RegeEntityExtractor doubles the entity

Hi everyone!

I am having troubles with RegexEntityExtractor component. I am using this component in order to extract italian telephone numbers. It actually manage to extract them, but I don’t understand why, it does it twice, doubling the entity.

This is my pipeline image

This is my training data

image (the last two examples called “(telefono)” refers to the entity I am talking about)

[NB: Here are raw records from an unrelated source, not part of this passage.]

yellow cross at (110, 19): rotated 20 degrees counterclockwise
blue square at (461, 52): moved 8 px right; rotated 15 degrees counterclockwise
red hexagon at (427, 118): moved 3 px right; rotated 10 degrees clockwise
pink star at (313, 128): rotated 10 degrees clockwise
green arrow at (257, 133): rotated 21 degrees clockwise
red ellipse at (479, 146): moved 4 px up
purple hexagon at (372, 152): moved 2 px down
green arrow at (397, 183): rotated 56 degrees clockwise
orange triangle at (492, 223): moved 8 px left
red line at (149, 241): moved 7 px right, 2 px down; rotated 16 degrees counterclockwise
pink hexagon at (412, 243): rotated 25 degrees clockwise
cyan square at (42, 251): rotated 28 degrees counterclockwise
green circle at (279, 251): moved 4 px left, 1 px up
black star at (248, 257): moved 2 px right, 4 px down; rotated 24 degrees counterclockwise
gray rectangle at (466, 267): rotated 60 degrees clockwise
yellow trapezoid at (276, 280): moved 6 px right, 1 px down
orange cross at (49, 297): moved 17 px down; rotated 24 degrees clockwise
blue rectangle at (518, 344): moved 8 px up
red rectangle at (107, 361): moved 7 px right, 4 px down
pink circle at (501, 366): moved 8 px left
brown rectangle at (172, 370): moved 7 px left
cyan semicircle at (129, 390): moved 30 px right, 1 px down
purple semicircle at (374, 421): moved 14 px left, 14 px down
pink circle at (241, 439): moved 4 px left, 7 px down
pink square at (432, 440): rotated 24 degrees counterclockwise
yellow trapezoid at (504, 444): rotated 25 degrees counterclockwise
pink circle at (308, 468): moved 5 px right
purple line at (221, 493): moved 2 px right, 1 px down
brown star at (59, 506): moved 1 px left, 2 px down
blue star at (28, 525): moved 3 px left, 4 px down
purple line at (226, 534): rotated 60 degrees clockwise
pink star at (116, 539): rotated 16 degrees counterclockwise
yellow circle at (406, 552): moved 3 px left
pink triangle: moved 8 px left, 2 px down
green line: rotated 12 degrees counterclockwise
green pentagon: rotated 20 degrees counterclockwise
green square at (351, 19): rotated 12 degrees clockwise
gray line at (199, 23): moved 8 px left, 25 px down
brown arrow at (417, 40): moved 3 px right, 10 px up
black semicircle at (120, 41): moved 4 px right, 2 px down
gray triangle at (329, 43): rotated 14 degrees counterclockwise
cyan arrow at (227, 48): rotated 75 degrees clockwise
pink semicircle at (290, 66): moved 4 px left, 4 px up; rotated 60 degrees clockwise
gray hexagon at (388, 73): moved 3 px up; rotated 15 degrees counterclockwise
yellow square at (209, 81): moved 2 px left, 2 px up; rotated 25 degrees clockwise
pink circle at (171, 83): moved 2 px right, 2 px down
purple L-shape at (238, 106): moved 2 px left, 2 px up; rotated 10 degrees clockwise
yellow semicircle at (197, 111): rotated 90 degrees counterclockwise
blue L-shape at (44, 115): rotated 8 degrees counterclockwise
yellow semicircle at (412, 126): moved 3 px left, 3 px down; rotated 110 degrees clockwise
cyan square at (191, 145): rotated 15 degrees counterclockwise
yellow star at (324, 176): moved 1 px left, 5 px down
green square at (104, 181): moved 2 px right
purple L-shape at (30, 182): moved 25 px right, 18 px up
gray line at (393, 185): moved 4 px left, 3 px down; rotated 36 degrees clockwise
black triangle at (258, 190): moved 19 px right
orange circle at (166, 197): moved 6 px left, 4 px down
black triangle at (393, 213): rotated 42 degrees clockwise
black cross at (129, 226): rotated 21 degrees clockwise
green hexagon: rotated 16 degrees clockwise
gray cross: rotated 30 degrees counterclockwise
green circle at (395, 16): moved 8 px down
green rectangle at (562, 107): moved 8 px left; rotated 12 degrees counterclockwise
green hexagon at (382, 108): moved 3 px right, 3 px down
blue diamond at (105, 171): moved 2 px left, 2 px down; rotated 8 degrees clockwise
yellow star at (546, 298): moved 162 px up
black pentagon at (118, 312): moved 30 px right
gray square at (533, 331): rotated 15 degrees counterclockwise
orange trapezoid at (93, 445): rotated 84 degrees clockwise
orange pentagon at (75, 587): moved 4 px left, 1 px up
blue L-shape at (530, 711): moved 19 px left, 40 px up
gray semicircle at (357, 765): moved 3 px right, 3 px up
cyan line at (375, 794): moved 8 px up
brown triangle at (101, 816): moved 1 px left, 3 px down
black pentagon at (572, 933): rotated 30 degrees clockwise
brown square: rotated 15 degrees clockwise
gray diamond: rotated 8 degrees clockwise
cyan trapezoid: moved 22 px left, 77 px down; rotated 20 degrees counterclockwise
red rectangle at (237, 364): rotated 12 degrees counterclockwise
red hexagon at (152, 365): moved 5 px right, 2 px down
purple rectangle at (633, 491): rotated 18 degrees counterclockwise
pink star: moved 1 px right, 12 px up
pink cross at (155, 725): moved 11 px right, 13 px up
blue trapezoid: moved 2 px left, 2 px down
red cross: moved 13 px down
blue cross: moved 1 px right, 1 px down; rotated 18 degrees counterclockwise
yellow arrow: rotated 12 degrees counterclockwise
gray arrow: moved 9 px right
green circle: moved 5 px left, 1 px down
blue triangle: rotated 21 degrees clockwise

This is what I can see using the command “rasa shell --debug”

Here’s what I have tried:

1- Removing the flag “use_regex: true” from RegexEntityExtractor 2. Removing the training examples referring to the regex in my NLU file

By the way: italian telephone numbers are made of 9 - 10 numbers (prefixes +39 or 0039 can be added). This is the regex I am using:

  • regex: telefono examples: |
    • \b(+39|0039)?\d{9,10}\b

Same problem with (+39|0039)?\d{9,10}

Thanks a lot, Andrea

I was not able to reproduce the problem. The regex you provided did not work for me, I used the following regex

- regex: telefono
  examples: |
    - [+39|0039]?\d{9,10}

Using that I just got only one entity extracted by the RegexEntityExtractor when processing a string like 0123456789. Can you try with the regex above? Does the problem still persist?

Hi Tanja!

Thanks for your suggestion… we actually found out that Duckling component is better to extract the telephone numbers, so we decided to use it.

Andrea